Genius Gerrymandering with inteGers^*

^*Great alGorithms for proGramming

By Zach, Milo, Mikail, and Josh

Hidden text? We would never do such a thing (Easter Egg 2)

Introduction

Gerrymandering is when the ruling political party redraws voting district boundaries to benefit themselves. This issue is particularly felt by voters in the opposing party, since their legislators are less likely to respond to their concerns. Gerrymandering is particularly felt amongst minority groups, as they are often either “cracked” across multiple districts (to dilute their ability to influence each election) or “packed” into one district (to prevent them from influencing more than one election). Additionally, the lack of competition within districts means that it is harder for new candidates to challenge incumbents.

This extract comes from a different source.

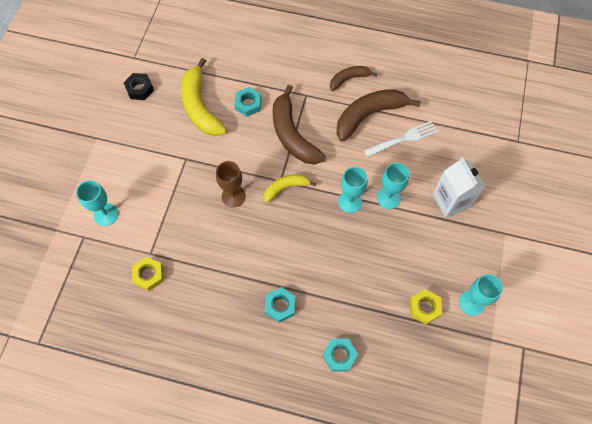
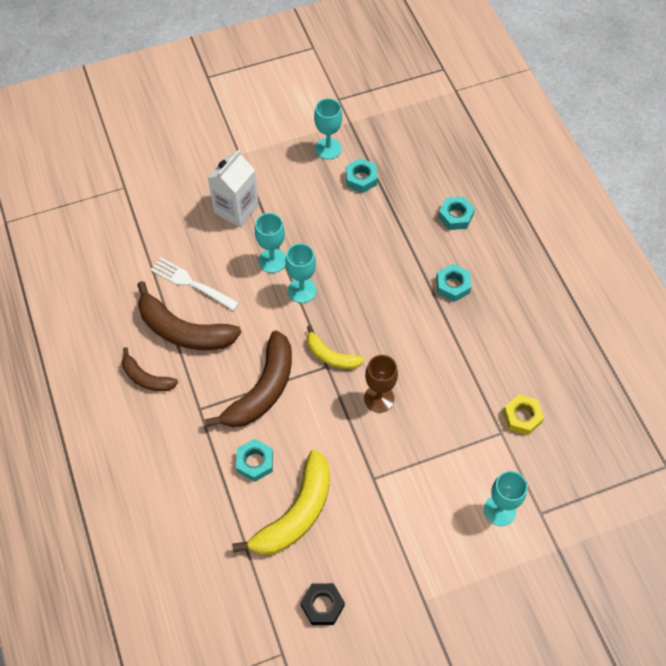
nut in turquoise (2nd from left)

Many people have tried to solve this issue by using integer programming to have computers draw fair and non-partisan districts. This website will look at how this may be achieved.

Anecdote

In the 2000 New York State Assembly redistricting, Hakeem Jeffries “ran a strong challenge in a Democratic primary” against the candidate supported by the Democratic party in 2000. However, he was unable to run in the same district again because the new district lines “literally carved out the block on which Hakeem Jeffries lived” (Oliver, 2017). This both harmed Jeffries, who was unable to get the votes of the people who he had won over in the previous election, and harmed his past constituents, many of whom had “hoped to vote for” Jeffries (Oliver, 2017).

History of Gerrymandering

The feasible implementation of algorithmic approaches to redistricting requires computers, so using integer programming to approach gerrymandering was not considered until the 1960s. Even then, the literature was focused on explaining the value of using computers and outlining the criteria to maximize. For example, Weaver and Hess’s “A Procedure for Nonpartisan Districting: Development of Computer Techniques” (1963) begins by discussing why computer-based redistricting is helpful (because a nonpartisan algorithm is difficult for legislatures to sway) and later describes criteria that redistricting systems should have, such as keeping districts compact and centering them around major population centers. Another paper from this time period – Nagel’s “Computers and the Law and Politics of Redistricting” (1972) – proceeds similarly: it states six(!) reasons why using computers for redistricting is useful and then explains the three major criteria that redistricting systems should be judged by: “computer feasibility, federal and state legality, and political realism” (p. 78).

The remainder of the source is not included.